Turkic peoples The Turkic peoples are Eurasian peoples residing in northern, central and western Eurasia who speak languages belonging to the Turkic language family.[Turkic people, Encyclopædia Britannica, Online Academic Edition, 2008] These peoples share, to varying degrees, certain cultural traits and historical backgrounds. The term Turkic represents a broad ethno-linguistic group of people and includes existing societies such as the Kazakhs, Uzbeks, Kyrgyz, Uyghur, Azerbaijani, Turkmen, and Turkish people, as well as historical societies such as the Xiongnu, Kipchaks, Eurasian Avars, Bulgars, Huns, Seljuks, Khazars, Ottomans and Timurids.["Timur", The Columbia Encyclopedia, Sixth Edition, 2001-05, Columbia University Press.][Encyclopaedia Britannica article: Consolidation & expansion of the Indo-Timurids, Online Edition, 2007.][Turkic people, Encyclopædia Britannica, Online Academic Edition, 2008] (also see the List of Turkic states and empires)
Many of the Turkic peoples have their homelands in Inner Asia, where the Turkic peoples originated from, but since then Turkic languages have spread, through migrations and conquests, to other locations including present-day Turkey. While the term Turk may refer to a member of any Turkic people, the term Turkish usually refers specifically to the people and language of Turkey.
Geographical distribution The Turkic languages constitute a language family of some thirty languages, spoken across a vast area from Eastern Europe and the Mediterranean to Siberia and Western China.
Some 180 million people have a Turkic language as their native language;[Turkic Language family tree entries provide the information on the Turkic-speaking populations and regions.] an additional 20 million people speak a Turkic language as a second language. The Turkic language with the greatest number of speakers is Turkish proper, or Anatolian Turkish, the speakers of which account for about 40% of all Turkic speakers.[ More than one third of these are ethnic Turks of Turkey, dwelling predominantly in Turkey proper and formerly Ottoman-dominated areas of Eastern Europe and West Asia; as well as in Western Europe, Australia and the Americas as a result of immigration. The remainder of the Turkic people are concentrated in Central Asia, Russia, the Caucasus, China, northern Iraq and northern and northwestern Iran.]

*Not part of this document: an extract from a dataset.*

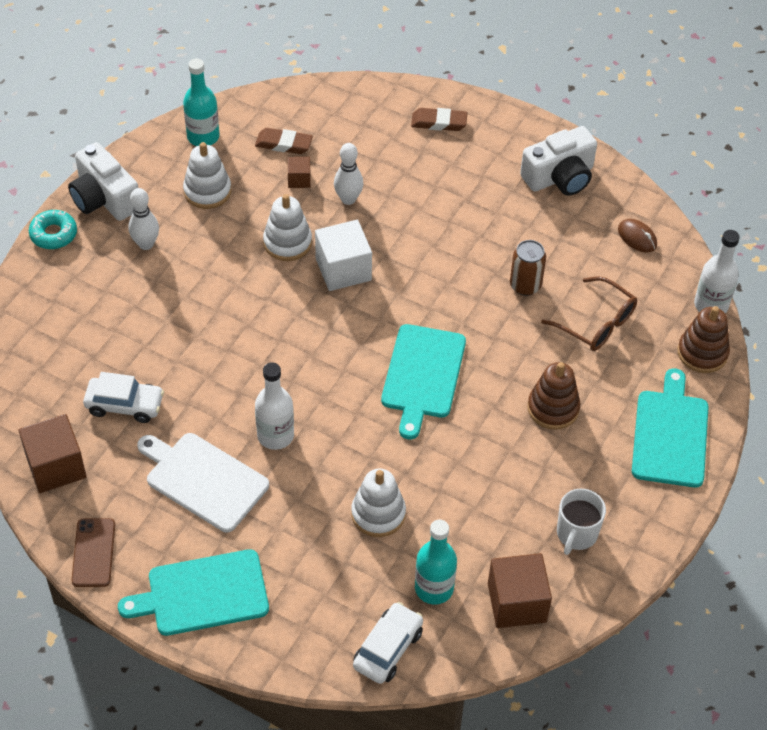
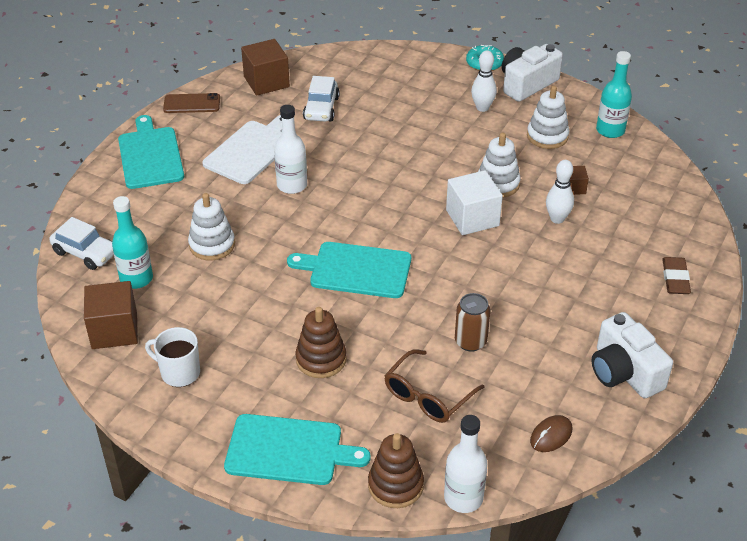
camera: 90 degrees right, 10 degrees down
brown eraser [255,128,313,154] -> none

At present, there are six independent Turkic countries: Azerbaijan, Kazakhstan, Kyrgyzstan, Turkmenistan, Turkey, and Uzbekistan. There are also several Turkic national subdivisions[Across Central Asia, a New Bond Grows - Iron Curtain's Fall Has] Spawned a Convergence for Descendants of Turkic Nomad Hordes in the Russian Federation including Bashkortostan, Tatarstan, Chuvashia, Khakassia, Tuva, Yakutia, the Altai Republic, the Altai Krai, Kabardino-Balkaria, and Karachayevo-Cherkessiya. Each of these subdivisions has its own flag, parliament, laws, and official state language (in addition to Russian).
The Xinjiang Uyghur Autonomous Region in western China and the autonomous region of Gagauzia, located within eastern Moldova and bordering Ukraine to the north, are two major autonomous Turkic regions. The Autonomous Republic of Crimea within Ukraine is a home of Crimean Tatars. In addition, there are several Turkic-inhabited regions in Iran, Iraq, Georgia, Bulgaria, F.Y.R.O.Macedonia, Greece,Tajikistan, Afghanistan, and western Mongolia.
In the age of nationalism, Turkic speakers were among the first Muslim people to take up Western ideas of liberalism and secular ideologies. Pan-Turkism first sprang up at the end of the nineteenth century in the Russian Empire and was advanced by leading Turkic intellectuals like Crimean Tatar İsmail Gaspıralı, Azerbaijan philosophers like Mirza Fatali Akhundov and Tatar Yusuf Akçura, as a reaction to Panslavist and Russification policies of the Russian Empire. The first fully democratic and secular republics in the Islamic world were Turkic: the ill-fated Idel-Ural State established in 1917, the Azerbaijan Democratic Republic in 1918 (both annexed and absorbed by the Soviet Union), and in 1923 Republic of Turkey. In 1991 Azerbaijan became an independent Azerbaijan Republic.